Наступила та мучительная и неизбежная минута расставания, когда близкие люди и родственники могут в последний раз обнять друг друга, поцеловать, прошептать ласковые и нежные слова, припасённые специально для этой минуты.
– Ну, что, подруга? Минута расставания наступила и для нас с тобой? – сказал Иван нарочито бодро и шагнул к Тоне, крепко прижал её к себе, поцеловал в губы. – Прощай, родная…Жди с победой… Прости меня, если я тебя чем-то обидел.
– Глупенький, – ласково прошептала Тоня со слезами на глазах. – Разве могу я на тебя обижаться?

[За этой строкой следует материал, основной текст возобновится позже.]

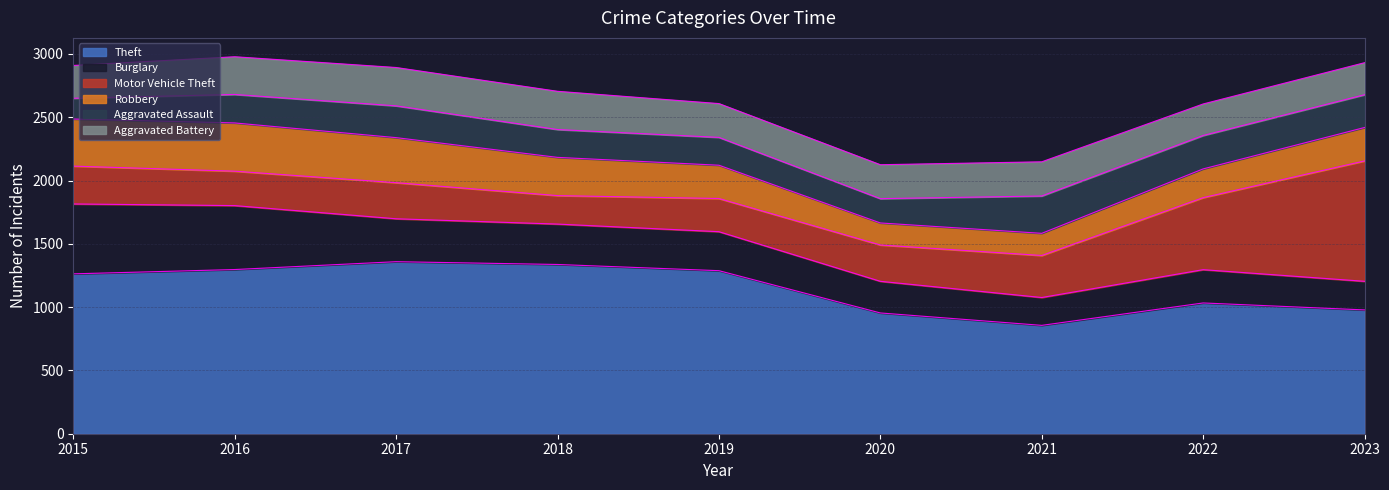

List the series in order of their peak value, highest first.

Theft, Motor Vehicle Theft, Burglary, Robbery, Aggravated Battery, Aggravated Assault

Ты настоящий мужчина, умный и дальновидный. Ты поступил правильно, я люблю тебя…
– Всё, Тонечка, мне пора, – Иван освободился от объятий Тони, повернулся к сестре:
– С тобой мы обо всём уже переговорили дома, осталось лишь сказать «прощай, и до встречи после победы».

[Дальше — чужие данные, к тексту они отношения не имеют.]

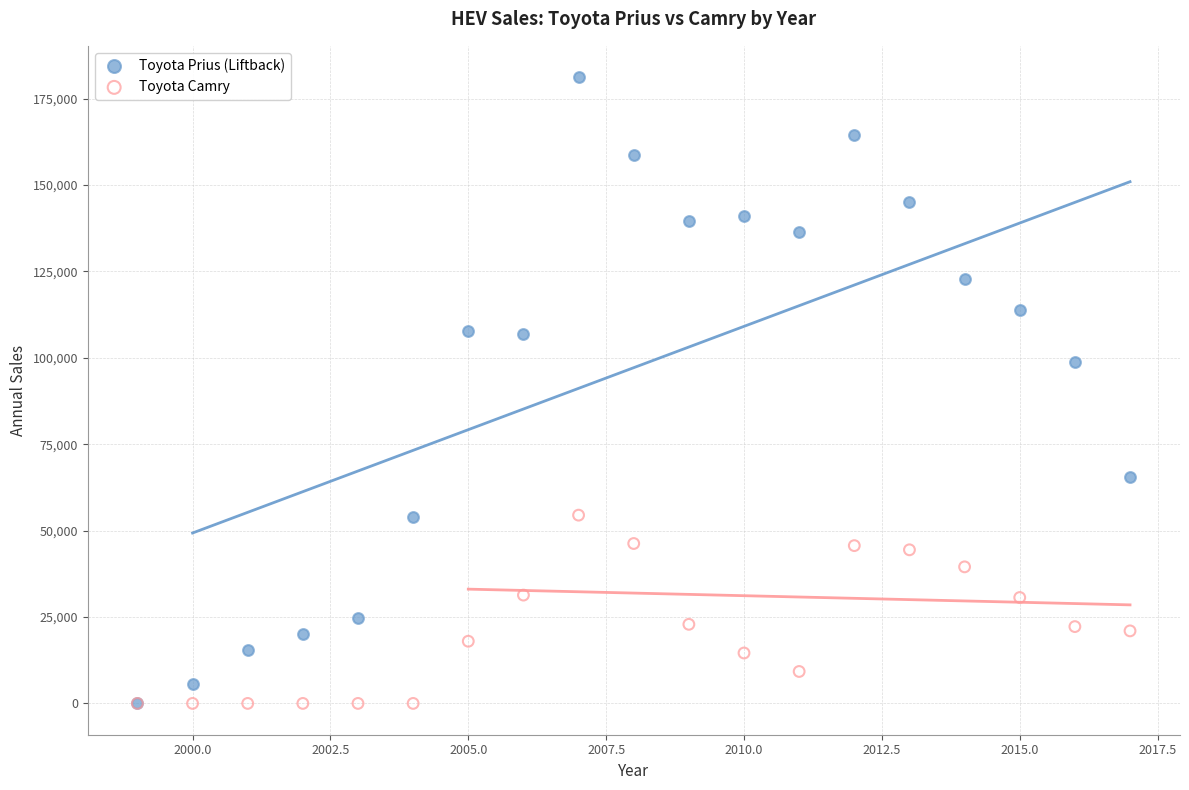

In the Toyota Prius (Liftback) series, what Y value is closest to 90610?

98863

– Прощай, Ваня, – Василиса поцеловала брата в щёку, из глаз у неё покатились слёзы. – Возвращайся живым.
Призванных на фронт построили в колонну по четыре, милиция спешно оттеснила провожающих, оркестр грянул походный марш, строй скорым шагом направился к вокзалу. Впереди строя шагал знакомый уже капитан из военкомата, по бокам колонны шли милиционеры, не позволяя провожающим приближаться к призывникам.
На вокзале отправляющихся на фронт завели в зал ожидания, который заблаговременно был освобождён, на входе выставили двух милиционеров. Провожающие ринулись на перрон, растянулись в длинную цепь вдоль железнодорожного пути.

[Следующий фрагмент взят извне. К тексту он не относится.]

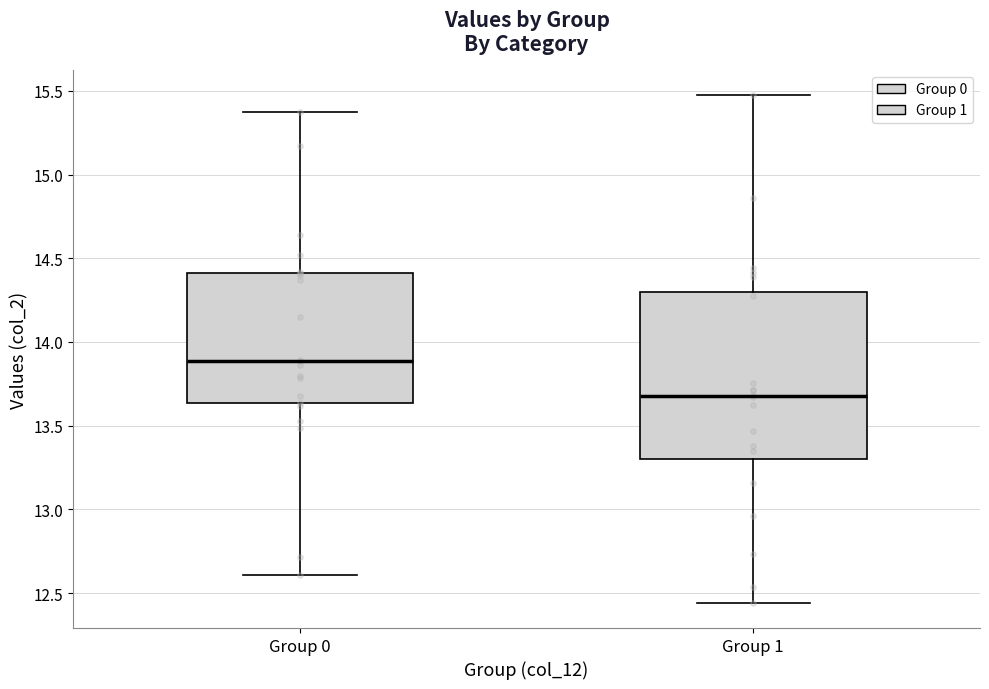

Reading left to right, read every box against the y-axis: the position of its median line, the range the box covers, and the ends of its whiskers. The values are not printed on the chart, so give them approximately, as read against the axis.

Group 0: median 13.90, box 13.65 to 14.40, whiskers 12.60 to 15.35
Group 1: median 13.70, box 13.30 to 14.30, whiskers 12.45 to 15.45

Через полчаса на первый путь был подан состав, состоящий из теплушек с тёмными квадратами открытых дверей.
– Ведут, ведут! – послышался чей-то визгливый голос впереди. Его тут же подхватили другие провожающие, передавая известие по цепи. Люди в толпе, приподнимаясь на цыпочки, забираясь на возвышенные предметы, вытягивали шеи, пытаясь издали высмотреть близкого им человека.
На перроне появились военные, они сновали от теплушки к теплушке, о чём-то переговаривались и спорили. За военными следовали милиционеры, оттесняя провожающих от состава на край перрона. Они создавали коридор для отъезжающих на фронт, недовольно покрикивая на ходу:
– Посторонитесь! Отойдите, дайте пройти на посадку отправляющимся! У вас было достаточно времени, чтобы с ними попрощаться! Не подходите близко к вагонам!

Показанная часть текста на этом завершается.